Os registros revelariam o papel de Nixon no acobertamento que se seguiu ao arrombamento, em 1972, da sede do Partido Democrata no Edifício Watergate. Para evitar o impeachment pela Câmara dos Representantes, Nixon renunciou em 9 de agosto de 1974, menos de um mês depois de a Suprema Corte ter ordenado que ele entregasse as gravações relevantes ao promotor especial do caso Watergate. Butterfield acreditava ter tido participação no destino do presidente. “Eu não gostava de ser a causa disso, mas sentia que, de muitas maneiras, eu era”, disse ele em um depoimento oral de 2008 para a Biblioteca e Museu Presidencial Nixon. Nunca demonstrou arrependimento por ter ajudado a revelar a verdade, simples assim. Morreu em 9 de março, aos 99 anos.

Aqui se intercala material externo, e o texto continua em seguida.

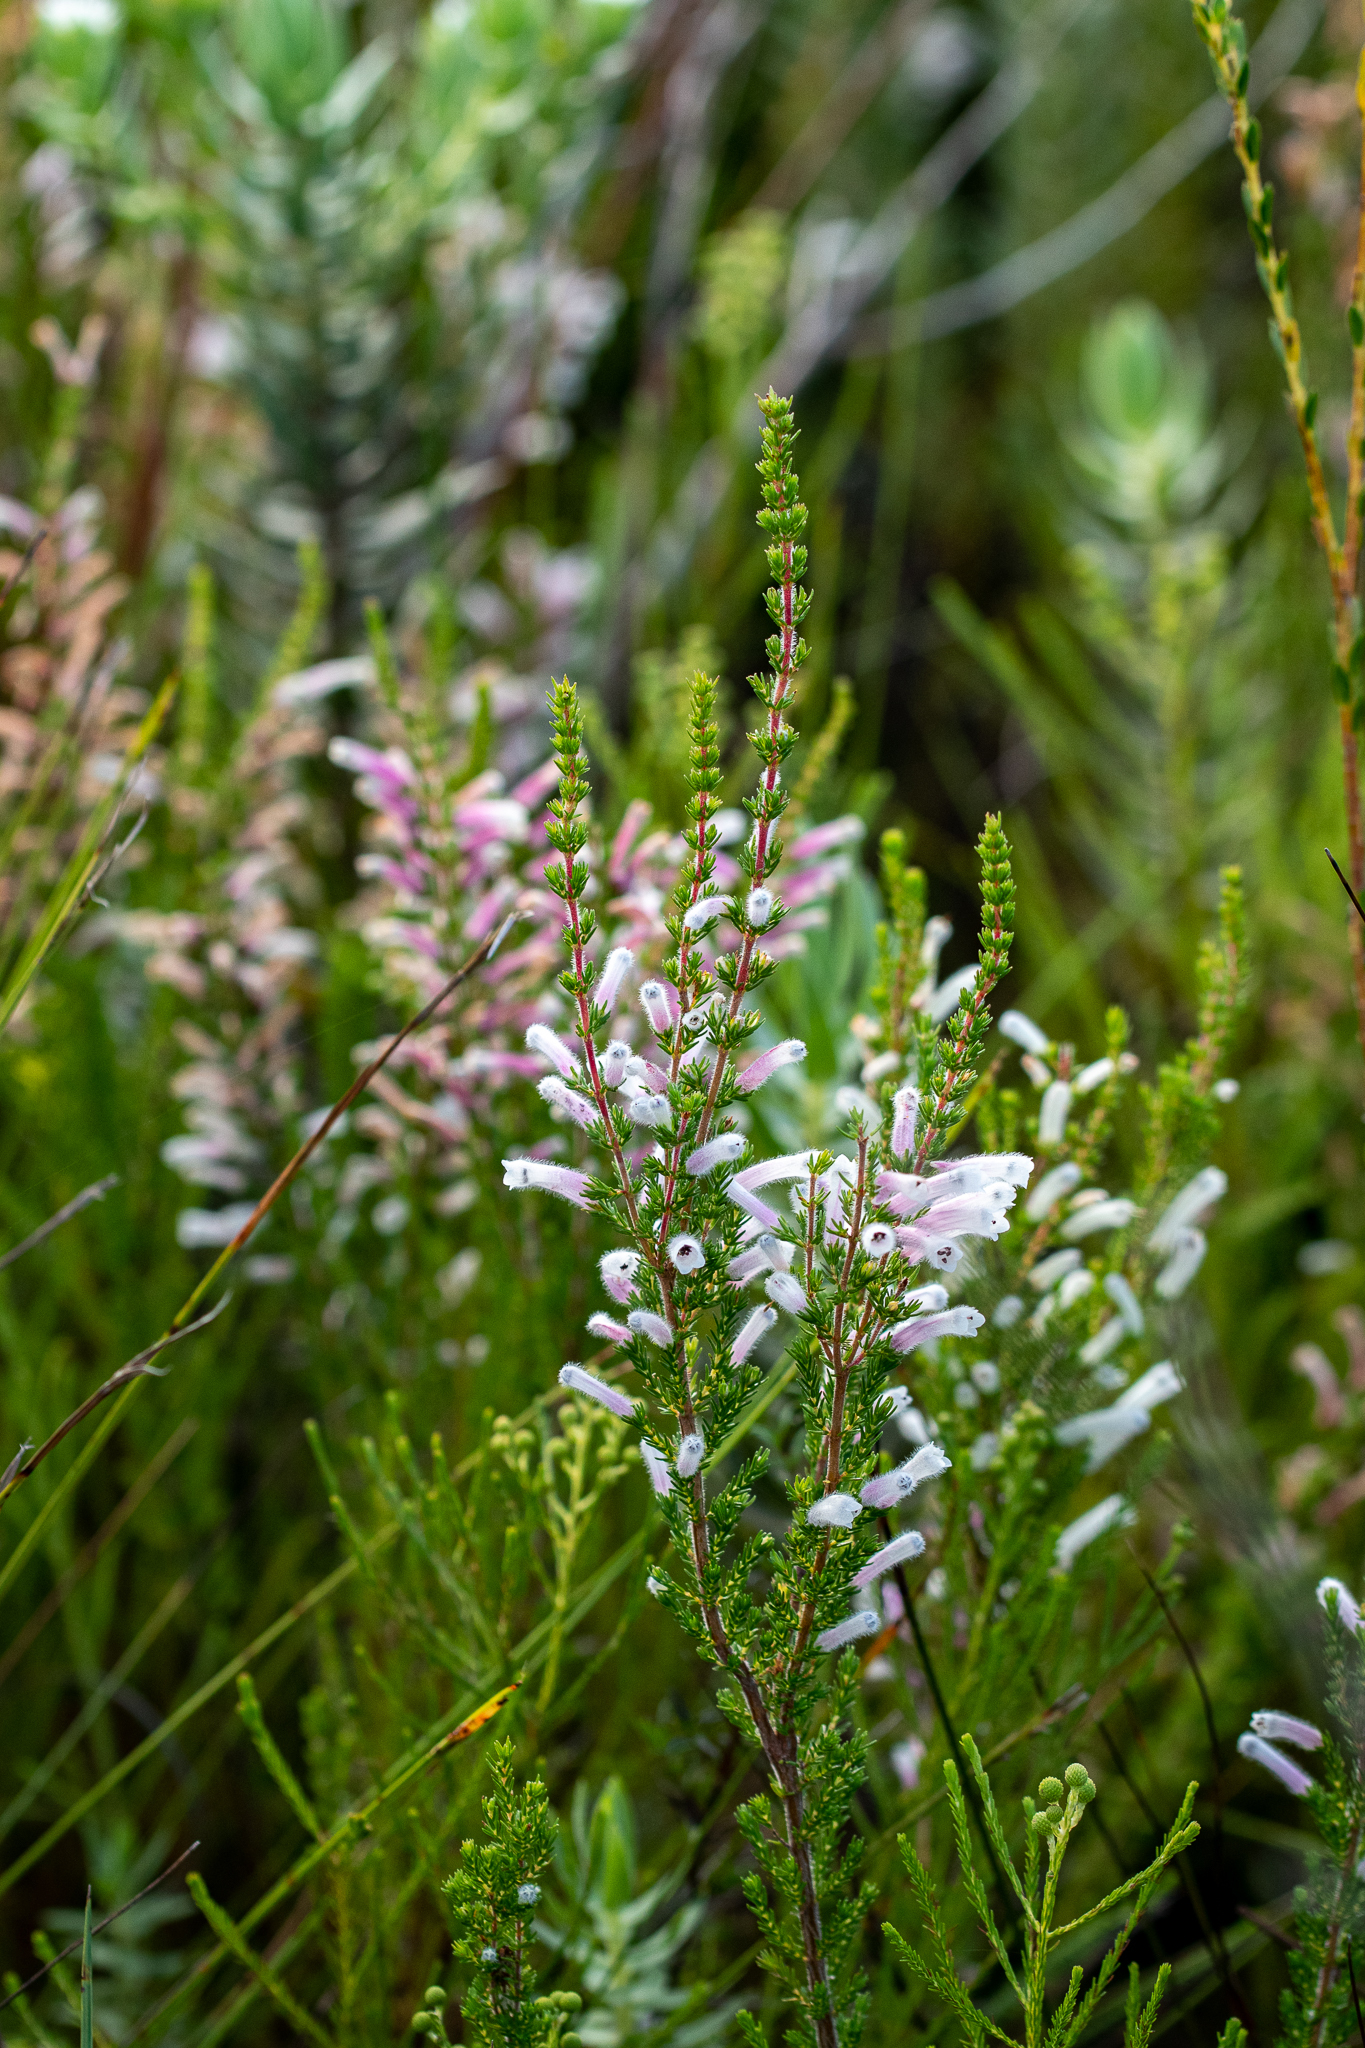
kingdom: Plantae
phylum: Tracheophyta
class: Magnoliopsida
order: Ericales
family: Ericaceae
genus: Erica
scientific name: Erica perspicua
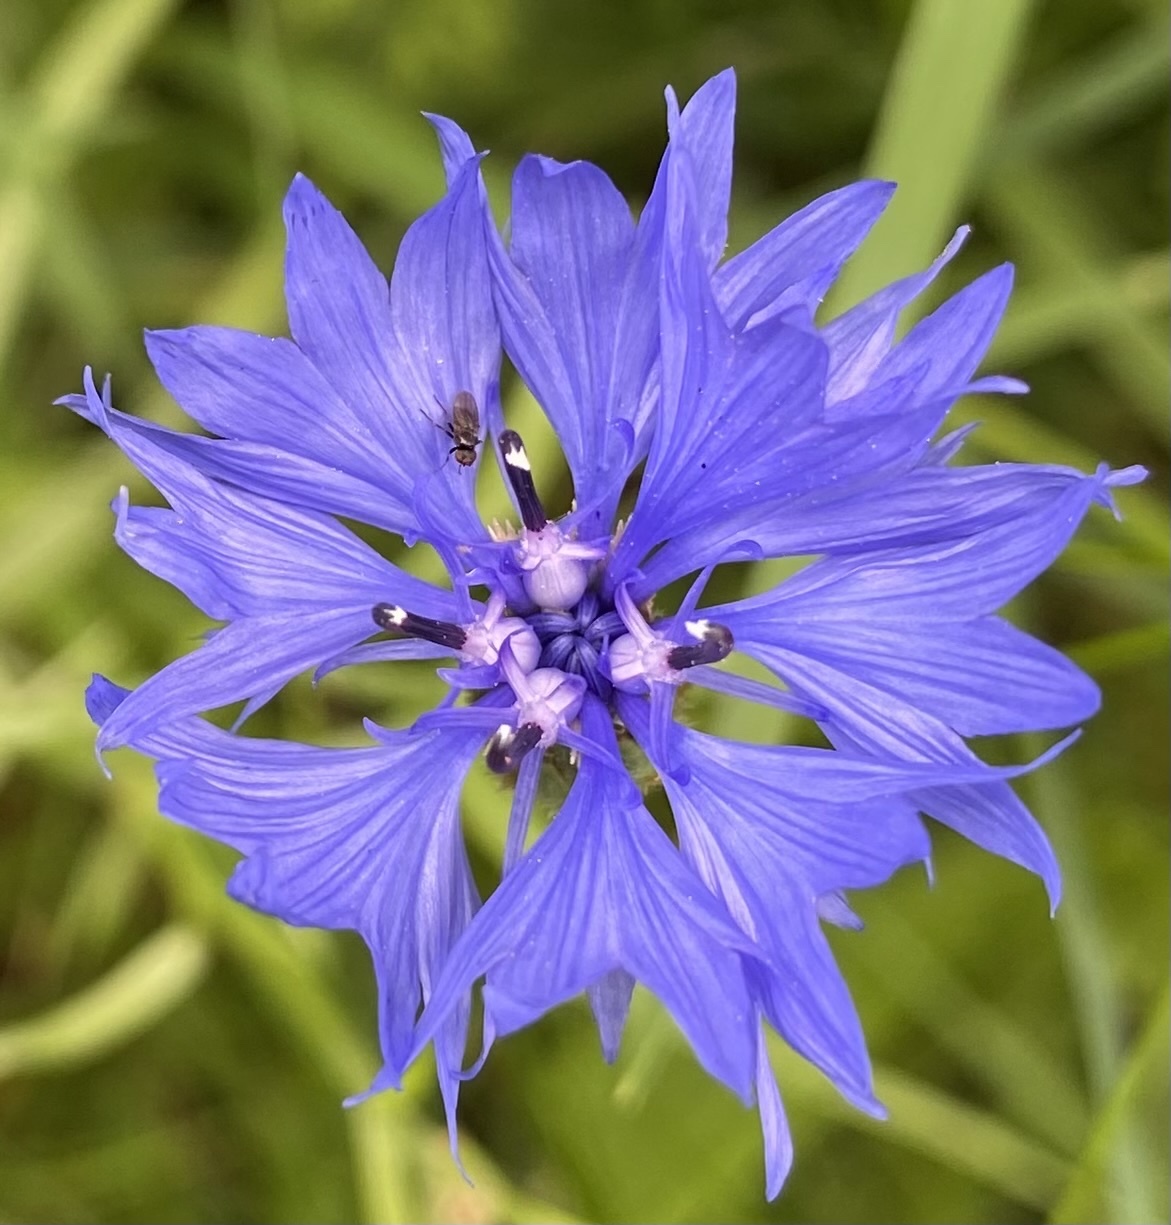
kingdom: Plantae
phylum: Tracheophyta
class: Magnoliopsida
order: Asterales
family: Asteraceae
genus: Centaurea
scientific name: Centaurea cyanus
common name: Cornflower
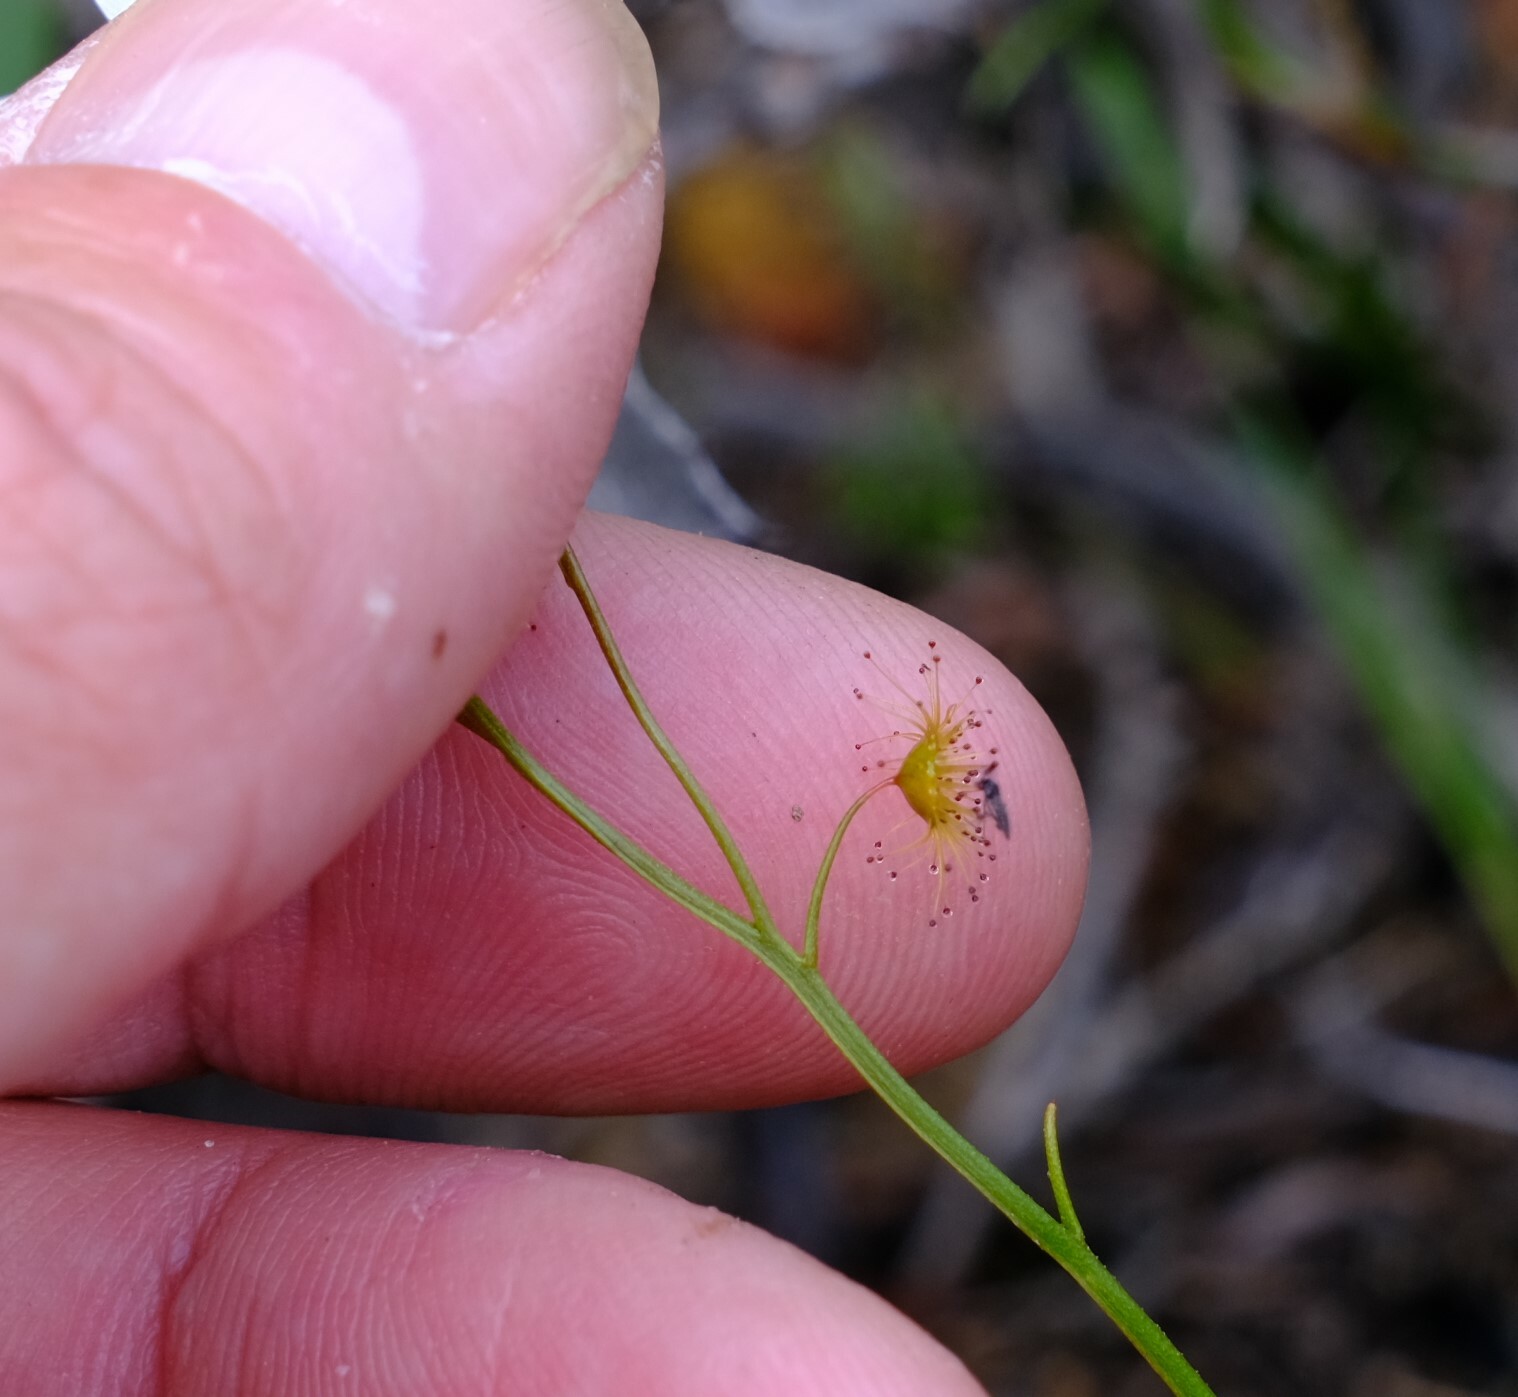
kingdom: Plantae
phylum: Tracheophyta
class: Magnoliopsida
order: Caryophyllales
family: Droseraceae
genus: Drosera
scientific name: Drosera marchantii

Uma ode à iniciativa privada
O setor de infraestrutura no Brasil foi quase sempre dependente do Estado — atalho atávico para episódios de corrupção. A modernização do setor deve muito ao engenheiro Otavio Castello Branco. De bem-sucedida carreira no mercado financeiro, em 2001 ele foi convidado pelo presidente Fernando Henrique Cardoso, no auge do apagão, a assumir a diretoria de infraestrutura e energia do BNDES e uma cadeira no Comitê de Crise Energética. Seu trabalho naquele período lhe rende uma condecoração com a Ordem de Rio Branco e o apelido de “comendador”, entre os amigos. A experiência lhe deu ferramentas para, a partir de 2004, montar no Patria Investimentos um grupo destinado a usar o capital privado, em cuidadosos arranjos, para fazer o país crescer. “Antes, víamos um oligopólio no setor”, disse Castello Branco, numa entrevista em 2017, analisando o setor de infraestrutura brasileiro. Morreu em 8 de março, aos 67 anos, de complicações de um infarto.